The darkest days of Yankees would follow until the late 70s and then darkness arrived in the Mattingly days when the team did not win championships. It appears that 1996 solved that and winning returned consistently.
These players today in 2009 all want to win, and their supporters the Yankee fans all want to win for themselves. It may be championship number 27, but for all these guys it is only the first, second, or fifth. That makes it a highlight to most of them.
The winning of the past creates a different hunger in New York. These guys want to be able to win again to replicate the teams from the early 1950s and show that they have done their part to provide championships in their era.
This current cast of Yankees at their worst in 2008 make for great argument in today’s game that they are by far and away the best Yankees teams ever, and likely will live as storied memories 30 years from now in the same way those 1950s teams do.
The “tradition” is winning with all new players and mostly new fans.

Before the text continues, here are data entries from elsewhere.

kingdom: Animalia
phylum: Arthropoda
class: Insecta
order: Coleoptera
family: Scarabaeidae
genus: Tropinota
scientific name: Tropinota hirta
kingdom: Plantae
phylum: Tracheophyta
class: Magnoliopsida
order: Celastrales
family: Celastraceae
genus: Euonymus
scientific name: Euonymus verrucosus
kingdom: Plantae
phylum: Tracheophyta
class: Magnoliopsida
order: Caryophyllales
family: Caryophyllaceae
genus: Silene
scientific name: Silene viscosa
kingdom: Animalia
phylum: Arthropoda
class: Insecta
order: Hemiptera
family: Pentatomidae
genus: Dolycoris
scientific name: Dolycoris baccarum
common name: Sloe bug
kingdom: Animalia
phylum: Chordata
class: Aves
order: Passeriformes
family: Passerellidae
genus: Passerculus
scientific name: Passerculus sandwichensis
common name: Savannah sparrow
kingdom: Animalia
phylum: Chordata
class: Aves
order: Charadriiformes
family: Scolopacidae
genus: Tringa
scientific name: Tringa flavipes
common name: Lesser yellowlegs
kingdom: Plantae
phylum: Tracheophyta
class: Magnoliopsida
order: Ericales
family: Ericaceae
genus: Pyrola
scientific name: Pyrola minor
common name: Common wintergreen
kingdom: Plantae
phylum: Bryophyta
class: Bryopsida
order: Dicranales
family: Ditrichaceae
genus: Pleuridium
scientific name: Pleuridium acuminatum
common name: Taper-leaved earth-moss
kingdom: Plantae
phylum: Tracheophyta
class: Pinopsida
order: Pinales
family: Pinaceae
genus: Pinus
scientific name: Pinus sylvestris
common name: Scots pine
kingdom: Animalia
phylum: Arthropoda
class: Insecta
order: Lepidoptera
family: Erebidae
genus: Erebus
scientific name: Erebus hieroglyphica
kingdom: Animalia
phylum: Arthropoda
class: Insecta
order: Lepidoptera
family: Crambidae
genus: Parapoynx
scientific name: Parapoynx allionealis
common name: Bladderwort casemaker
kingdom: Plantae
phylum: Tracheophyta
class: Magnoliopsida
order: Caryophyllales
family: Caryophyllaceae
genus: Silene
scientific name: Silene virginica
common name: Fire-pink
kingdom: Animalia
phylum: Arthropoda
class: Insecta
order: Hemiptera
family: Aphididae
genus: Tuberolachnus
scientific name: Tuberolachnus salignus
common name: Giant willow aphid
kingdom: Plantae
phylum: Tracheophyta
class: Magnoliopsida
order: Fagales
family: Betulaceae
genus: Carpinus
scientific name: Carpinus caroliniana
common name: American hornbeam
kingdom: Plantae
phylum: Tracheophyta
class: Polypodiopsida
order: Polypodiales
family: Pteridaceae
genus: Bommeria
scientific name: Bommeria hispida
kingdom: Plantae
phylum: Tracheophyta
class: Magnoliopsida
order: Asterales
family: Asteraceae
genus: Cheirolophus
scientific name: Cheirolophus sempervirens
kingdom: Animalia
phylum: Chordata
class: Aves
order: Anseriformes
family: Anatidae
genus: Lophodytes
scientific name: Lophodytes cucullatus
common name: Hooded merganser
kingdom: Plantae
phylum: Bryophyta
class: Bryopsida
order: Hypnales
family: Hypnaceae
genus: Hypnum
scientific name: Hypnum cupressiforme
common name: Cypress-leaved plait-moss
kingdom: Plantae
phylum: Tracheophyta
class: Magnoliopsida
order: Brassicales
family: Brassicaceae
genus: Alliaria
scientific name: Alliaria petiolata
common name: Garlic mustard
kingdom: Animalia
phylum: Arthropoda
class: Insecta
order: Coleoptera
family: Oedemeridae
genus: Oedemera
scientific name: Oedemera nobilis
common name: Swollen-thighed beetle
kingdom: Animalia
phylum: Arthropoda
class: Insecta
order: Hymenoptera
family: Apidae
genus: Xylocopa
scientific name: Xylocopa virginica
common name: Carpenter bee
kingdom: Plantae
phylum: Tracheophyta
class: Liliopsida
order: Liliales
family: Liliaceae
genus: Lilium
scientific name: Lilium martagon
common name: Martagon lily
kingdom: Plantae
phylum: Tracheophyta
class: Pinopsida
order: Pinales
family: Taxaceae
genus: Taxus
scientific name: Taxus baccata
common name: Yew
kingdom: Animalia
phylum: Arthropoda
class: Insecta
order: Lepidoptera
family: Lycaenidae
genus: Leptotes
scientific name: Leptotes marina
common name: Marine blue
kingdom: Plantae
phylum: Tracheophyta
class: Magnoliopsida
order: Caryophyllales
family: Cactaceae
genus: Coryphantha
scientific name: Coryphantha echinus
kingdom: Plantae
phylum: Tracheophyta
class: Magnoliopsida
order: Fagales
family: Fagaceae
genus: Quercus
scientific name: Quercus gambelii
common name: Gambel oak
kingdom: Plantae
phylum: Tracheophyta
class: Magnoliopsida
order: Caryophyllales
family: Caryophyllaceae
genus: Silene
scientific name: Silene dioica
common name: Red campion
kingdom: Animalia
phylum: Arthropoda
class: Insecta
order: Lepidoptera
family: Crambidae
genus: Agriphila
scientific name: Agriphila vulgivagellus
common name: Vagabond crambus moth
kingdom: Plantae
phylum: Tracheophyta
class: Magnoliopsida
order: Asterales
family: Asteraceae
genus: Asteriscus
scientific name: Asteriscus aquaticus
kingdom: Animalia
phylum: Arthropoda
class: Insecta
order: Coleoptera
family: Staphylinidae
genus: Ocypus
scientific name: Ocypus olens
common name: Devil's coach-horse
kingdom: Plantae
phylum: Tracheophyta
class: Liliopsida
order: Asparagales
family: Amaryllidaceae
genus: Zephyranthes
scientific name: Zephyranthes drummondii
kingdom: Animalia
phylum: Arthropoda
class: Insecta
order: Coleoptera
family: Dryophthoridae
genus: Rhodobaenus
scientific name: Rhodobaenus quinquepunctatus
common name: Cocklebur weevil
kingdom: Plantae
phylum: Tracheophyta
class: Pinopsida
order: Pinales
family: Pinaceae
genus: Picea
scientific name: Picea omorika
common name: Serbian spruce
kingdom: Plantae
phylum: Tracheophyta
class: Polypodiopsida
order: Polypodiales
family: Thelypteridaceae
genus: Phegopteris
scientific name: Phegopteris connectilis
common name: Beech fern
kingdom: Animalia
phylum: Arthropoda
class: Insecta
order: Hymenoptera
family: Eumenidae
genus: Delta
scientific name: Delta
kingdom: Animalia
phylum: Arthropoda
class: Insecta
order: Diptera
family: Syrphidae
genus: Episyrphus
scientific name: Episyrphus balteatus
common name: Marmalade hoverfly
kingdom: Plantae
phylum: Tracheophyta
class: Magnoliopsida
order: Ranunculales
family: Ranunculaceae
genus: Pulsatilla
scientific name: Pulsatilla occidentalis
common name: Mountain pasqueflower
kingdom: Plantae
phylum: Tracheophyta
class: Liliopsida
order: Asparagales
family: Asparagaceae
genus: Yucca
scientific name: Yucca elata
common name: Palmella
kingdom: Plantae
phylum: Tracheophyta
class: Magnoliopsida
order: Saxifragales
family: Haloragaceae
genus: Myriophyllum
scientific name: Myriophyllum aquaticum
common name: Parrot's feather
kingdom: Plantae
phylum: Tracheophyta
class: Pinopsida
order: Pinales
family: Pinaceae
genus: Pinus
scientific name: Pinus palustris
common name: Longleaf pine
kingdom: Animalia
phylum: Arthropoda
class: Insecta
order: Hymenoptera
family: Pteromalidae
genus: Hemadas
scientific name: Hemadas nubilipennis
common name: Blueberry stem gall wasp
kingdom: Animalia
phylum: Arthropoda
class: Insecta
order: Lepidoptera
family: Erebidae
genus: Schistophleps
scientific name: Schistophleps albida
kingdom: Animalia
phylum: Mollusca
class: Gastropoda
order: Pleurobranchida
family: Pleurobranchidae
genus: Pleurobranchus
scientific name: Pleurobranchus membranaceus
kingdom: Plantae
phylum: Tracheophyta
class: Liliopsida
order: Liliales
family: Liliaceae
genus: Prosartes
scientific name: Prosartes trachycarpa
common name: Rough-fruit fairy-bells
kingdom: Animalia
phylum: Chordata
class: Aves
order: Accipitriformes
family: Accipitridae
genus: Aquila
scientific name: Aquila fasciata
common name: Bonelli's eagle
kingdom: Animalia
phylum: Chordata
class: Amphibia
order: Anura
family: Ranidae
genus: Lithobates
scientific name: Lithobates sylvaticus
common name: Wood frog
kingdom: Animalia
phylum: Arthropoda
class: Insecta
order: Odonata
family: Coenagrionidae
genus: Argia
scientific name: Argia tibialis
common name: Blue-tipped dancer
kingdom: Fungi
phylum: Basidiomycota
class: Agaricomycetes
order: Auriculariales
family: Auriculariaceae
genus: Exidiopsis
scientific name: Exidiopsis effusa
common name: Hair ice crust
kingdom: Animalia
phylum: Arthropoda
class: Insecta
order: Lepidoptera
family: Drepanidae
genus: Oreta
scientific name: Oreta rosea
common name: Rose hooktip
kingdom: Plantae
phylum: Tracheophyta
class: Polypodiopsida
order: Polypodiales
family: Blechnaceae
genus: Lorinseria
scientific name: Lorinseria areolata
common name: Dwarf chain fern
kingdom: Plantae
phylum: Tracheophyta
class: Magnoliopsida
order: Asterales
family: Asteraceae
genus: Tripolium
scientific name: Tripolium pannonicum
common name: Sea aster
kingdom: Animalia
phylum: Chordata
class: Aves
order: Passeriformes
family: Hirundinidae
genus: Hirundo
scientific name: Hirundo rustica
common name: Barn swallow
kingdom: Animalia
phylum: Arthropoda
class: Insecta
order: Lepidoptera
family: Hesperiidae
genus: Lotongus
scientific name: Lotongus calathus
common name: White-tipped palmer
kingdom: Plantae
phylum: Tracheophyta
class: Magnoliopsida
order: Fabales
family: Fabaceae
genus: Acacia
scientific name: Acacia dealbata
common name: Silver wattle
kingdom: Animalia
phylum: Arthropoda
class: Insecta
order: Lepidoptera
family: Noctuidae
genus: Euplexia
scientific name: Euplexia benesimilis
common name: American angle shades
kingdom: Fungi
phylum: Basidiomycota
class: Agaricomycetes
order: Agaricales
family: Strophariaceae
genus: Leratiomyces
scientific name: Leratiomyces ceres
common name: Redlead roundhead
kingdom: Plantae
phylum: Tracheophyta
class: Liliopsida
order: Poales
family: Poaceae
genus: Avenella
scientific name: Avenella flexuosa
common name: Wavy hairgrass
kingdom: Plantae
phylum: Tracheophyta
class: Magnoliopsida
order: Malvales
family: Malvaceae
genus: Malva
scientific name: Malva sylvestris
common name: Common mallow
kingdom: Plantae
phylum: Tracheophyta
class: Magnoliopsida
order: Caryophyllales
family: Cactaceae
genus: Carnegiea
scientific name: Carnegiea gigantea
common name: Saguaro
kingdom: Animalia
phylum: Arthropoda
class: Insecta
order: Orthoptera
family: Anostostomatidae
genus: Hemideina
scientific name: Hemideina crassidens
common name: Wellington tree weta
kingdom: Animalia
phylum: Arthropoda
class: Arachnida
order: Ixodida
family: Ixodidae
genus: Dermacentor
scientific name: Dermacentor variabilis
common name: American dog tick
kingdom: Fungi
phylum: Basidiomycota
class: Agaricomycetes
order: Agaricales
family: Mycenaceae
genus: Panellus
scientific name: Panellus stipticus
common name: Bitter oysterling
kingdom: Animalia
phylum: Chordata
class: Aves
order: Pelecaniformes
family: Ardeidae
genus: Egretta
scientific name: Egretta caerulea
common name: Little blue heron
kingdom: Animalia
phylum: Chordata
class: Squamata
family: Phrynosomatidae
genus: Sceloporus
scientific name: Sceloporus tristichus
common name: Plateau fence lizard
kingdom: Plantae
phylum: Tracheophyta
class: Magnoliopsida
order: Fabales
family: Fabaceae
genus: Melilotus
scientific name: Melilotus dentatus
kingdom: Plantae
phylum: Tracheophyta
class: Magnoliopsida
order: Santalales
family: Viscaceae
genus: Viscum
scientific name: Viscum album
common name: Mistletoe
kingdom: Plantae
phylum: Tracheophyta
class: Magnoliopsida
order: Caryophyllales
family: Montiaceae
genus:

It is far from a sure thing that New York will win even though the economics of the game suggest they always will. There is definitely a draw factor in New York that is just like college where players will choose New York because they want to win, or want to have a chance to win, and they may want to be remembered as winners. They may want to see how they eternally stack up with Lou Gehrig, Ruth, and others.
Try as I may I have trouble remembering the championship roster of the 2005 Chicago White Sox without a list. It was special win for that city, but beyond A.J. Pierzynski and Paul Konerko who was on that team?
The reality is that the next time Chicago wins something they will not be motivated to do it better than or as well as those guys.
Yankees fans breathe baseball all year round and winning is like oxygen to them.
For fans in Cincinnati, a city with a long deep history of baseball itself as the charter city of the National League, winning is like a high from some drug. It does not last and they do not stay that way. It is fun to experience and then they go on.
There are fans in great baseball cities that would love to have what New York has, Los Angeles comes to mind, but if it never happens there are so many distractions spread out across a wide area to capture them.
In some ways the Los Angeles Lakers are the Yankees in basketball without the high maintenance – and that is the L.A. way.
It is not Lakers all the time in L.A. but on sports radio in New York the Yankees come up every day.
I am sure that if the Kansas City Royals won a second title (their first was 1985) that the city would party, but then winter would come, and the next year would not start with expectations. In Kansas City they might barely whimper as free agents leave overnight and their winners all dissolve.
In New York after getting the first one, in anything it’s all about the clock starting to tick on getting the second one.
On November 5 the Yankees started getting the pieces together to have a credible shot at winning number 28.
If they get it that city is going to go absolutely wild!